Liebe Leserinnen und Leser,
Der gesamte Führungsalltag ist geprägt von Kommunikation, sei es durch das Diskutieren komplexer Themen, der Erteilung von Anweisungen oder auch dem Geben von Feedback. Kommunikation macht also den Löwenanteil der Führung aus und wortgewandte Individuen haben sich seit jeher als die besseren Führenden erwiesen. Dennoch kommt in der Führung eine Art der Kommunikation oftmals viel zu kurz: Das Fragen!

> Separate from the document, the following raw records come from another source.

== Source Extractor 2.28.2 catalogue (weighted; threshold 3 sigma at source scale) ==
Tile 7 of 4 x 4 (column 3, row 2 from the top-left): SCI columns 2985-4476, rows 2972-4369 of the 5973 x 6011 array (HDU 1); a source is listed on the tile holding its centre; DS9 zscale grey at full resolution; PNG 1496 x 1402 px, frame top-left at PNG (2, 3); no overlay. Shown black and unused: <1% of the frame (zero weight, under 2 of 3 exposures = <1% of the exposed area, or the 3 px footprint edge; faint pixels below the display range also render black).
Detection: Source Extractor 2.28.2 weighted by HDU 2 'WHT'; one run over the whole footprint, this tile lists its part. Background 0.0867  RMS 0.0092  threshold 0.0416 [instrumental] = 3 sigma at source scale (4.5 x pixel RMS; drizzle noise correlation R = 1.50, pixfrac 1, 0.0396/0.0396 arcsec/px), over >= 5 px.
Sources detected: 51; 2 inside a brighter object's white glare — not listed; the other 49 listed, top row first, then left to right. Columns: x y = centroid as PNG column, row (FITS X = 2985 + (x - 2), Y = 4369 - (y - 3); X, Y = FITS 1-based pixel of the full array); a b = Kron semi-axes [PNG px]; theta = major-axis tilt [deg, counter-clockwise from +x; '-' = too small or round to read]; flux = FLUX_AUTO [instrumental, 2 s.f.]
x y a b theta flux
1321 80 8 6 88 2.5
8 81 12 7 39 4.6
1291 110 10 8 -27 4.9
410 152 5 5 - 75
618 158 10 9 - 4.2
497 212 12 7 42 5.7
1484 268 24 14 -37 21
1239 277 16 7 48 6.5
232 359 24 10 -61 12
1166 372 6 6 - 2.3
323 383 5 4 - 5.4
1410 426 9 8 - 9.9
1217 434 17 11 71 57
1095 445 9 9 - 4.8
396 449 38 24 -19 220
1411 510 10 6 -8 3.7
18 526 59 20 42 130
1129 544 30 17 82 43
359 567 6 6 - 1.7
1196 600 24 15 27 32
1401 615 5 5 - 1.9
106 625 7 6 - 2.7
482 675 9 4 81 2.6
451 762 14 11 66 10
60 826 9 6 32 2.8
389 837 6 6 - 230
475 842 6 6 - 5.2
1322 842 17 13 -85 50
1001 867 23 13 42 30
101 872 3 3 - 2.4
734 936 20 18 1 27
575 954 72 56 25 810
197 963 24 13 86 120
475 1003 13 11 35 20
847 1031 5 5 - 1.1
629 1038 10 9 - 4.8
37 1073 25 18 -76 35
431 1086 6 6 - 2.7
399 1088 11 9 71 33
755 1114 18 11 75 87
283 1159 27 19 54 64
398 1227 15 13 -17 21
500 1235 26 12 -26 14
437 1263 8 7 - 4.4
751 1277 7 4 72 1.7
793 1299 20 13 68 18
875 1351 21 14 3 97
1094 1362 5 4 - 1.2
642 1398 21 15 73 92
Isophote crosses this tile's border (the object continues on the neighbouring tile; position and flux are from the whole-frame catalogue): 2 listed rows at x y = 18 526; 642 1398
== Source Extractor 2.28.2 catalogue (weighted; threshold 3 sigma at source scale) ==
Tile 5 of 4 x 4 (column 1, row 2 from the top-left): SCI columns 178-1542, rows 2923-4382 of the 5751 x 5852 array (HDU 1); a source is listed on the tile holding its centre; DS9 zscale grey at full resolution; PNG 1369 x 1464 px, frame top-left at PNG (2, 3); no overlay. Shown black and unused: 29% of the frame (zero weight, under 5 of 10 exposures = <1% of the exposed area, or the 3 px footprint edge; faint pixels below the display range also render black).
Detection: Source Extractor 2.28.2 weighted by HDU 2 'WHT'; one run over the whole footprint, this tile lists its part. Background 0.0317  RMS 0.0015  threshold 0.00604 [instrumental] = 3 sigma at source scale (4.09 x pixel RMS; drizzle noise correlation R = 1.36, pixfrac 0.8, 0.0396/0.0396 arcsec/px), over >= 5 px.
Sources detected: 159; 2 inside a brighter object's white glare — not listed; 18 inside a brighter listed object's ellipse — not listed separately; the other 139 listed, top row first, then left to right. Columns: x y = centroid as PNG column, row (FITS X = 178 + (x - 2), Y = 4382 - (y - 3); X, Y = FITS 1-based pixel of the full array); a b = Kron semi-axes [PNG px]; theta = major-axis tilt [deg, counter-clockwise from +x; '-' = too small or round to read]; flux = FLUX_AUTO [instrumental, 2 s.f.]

Schätzungen von Bales (1950) zufolge machen Fragen nur 6% der gesamten Kommunikation aus, aber dafür sind 60% eines Gesprächs Antworten auf zuvor erfolgte Fragen. Wir verkennen dabei oft, dass Fragen machtvolle Instrumente sind, die viel mehr Funktionen erfüllen können als die bloße Abfrage einer Information.
In genau dieser Kerbe schlägt das sehr aktuelle Konzept der Respectful Inquiry nach Van Quakebeke und Felps (2018). Die Autoren postulieren einen veränderten Fragestil, mit Hilfe dessen Erstaunliches erreicht werden kann. Das Konzept der Respectful Inquiry geht davon aus, dass alle Menschen psychologische Grundbedürfnisse im Sinne der Self-Determination Theorie nach Ryan und Deci (2000) haben. Diese wären Autonomie beziehungsweise ein subjektives Empfinden von Eigenkontrolle, das Erleben der eigenen Kompetenz und das Gefühl von Zugehörigkeit. Der Befriedigung dieser Bedürfnisse kommt im Arbeitsleben eine hohe Bedeutung zu. Vor allem die Führungsebene hat hierbei großen Einfluss, denn sie stellt die psychologischen Ressourcen bereit, also quasi das seelische Futter, das die Geführten benötigen, um langfristig wirksam und glücklich sein zu können.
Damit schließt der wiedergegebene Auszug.